Would you count the lines below that contain the string "SPADA" and reply with that number only?

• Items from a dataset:
------------------------------------------------------------

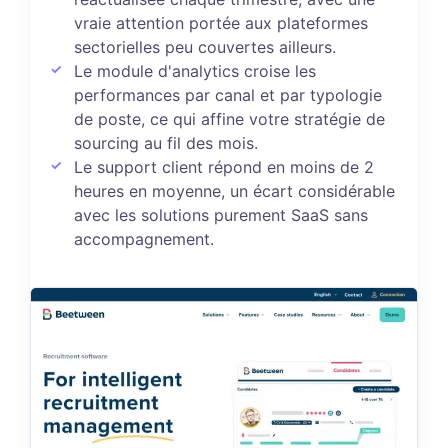
vraie attention portée aux plateformes
sectorielles peu couvertes ailleurs.
Le module d'analytics croise les
performances par canal et par typologie
de poste, ce qui affine votre stratégie de
sourcing au fil des mois.
Le support client répond en moins de 2
heures en moyenne, un écart considérable
avec les solutions purement SaaS sans
accompagnement.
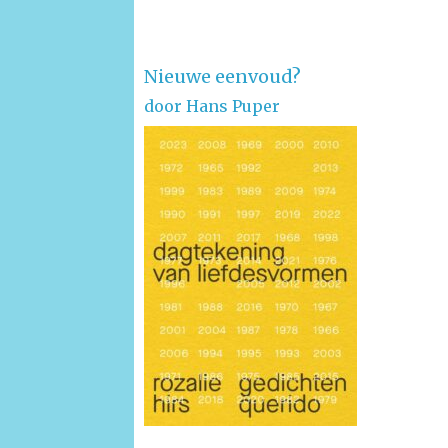
Nieuwe eenvoud?
door Hans Puper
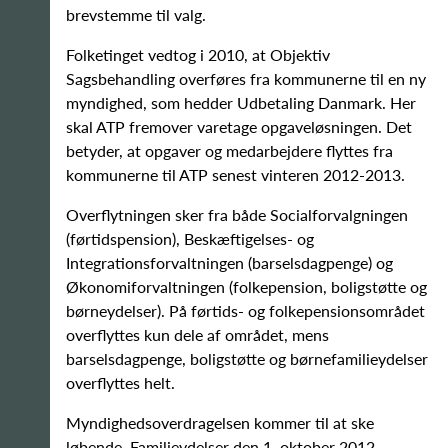
brevstemme til valg.
Folketinget vedtog i 2010, at Objektiv
Sagsbehandling overføres fra kommunerne til en ny
myndighed, som hedder Udbetaling Danmark. Her
skal ATP fremover varetage opgaveløsningen. Det
betyder, at opgaver og medarbejdere flyttes fra
kommunerne til ATP senest vinteren 2012-2013.
Overflytningen sker fra både Socialforvalgningen
(førtidspension), Beskæftigelses- og
Integrationsforvaltningen (barselsdagpenge) og
Økonomiforvaltningen (folkepension, boligstøtte og
børneydelser). På førtids- og folkepensionsområdet
overflyttes kun dele af området, mens
barselsdagpenge, boligstøtte og børnefamilieydelser
overflyttes helt.
Myndighedsoverdragelsen kommer til at ske
løbende. Familieydelser den 1. oktober 2012,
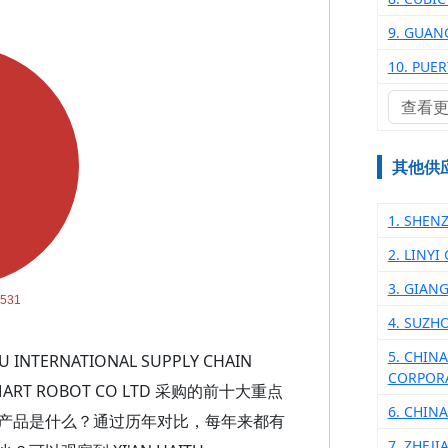
9. GUAN
10. PUE
查看
其他供
1. SHEN
2. LINYI
3. GIAN
4. SUZH
5. CHIN
TERNATIONAL SUPPLY CHAIN
CORPOR
 SMART ROBOT CO LTD 采购的前十大重点
6. CHIN
产品是什么？通过历年对比，每年来都有
7. ZHEJ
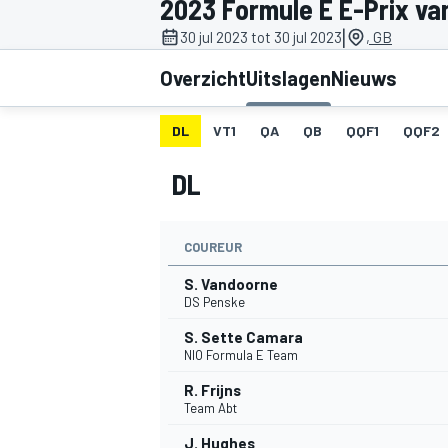
2023 Formule E E-Prix van
|
30 jul 2023 tot 30 jul 2023
, GB
Overzicht
Uitslagen
Nieuws
DL
VT1
QA
QB
QQF1
QQF2
DL
MOTOGP
COUREUR
S. Vandoorne
DS Penske
S. Sette Camara
NIO Formula E Team
R. Frijns
Team Abt
J. Hughes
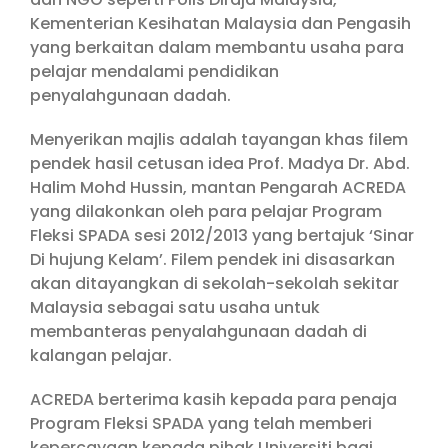
Kementerian Kesihatan Malaysia dan Pengasih
yang berkaitan dalam membantu usaha para
pelajar mendalami pendidikan
penyalahgunaan dadah.
Menyerikan majlis adalah tayangan khas filem
pendek hasil cetusan idea Prof. Madya Dr. Abd.
Halim Mohd Hussin, mantan Pengarah ACREDA
yang dilakonkan oleh para pelajar Program
Fleksi SPADA sesi 2012/2013 yang bertajuk ‘Sinar
Di hujung Kelam’. Filem pendek ini disasarkan
akan ditayangkan di sekolah-sekolah sekitar
Malaysia sebagai satu usaha untuk
membanteras penyalahgunaan dadah di
kalangan pelajar.
ACREDA berterima kasih kepada para penaja
Program Fleksi SPADA yang telah memberi
kepercayaan kepada pihak Universiti bagi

------------------------------------------------------------

• Response box: 2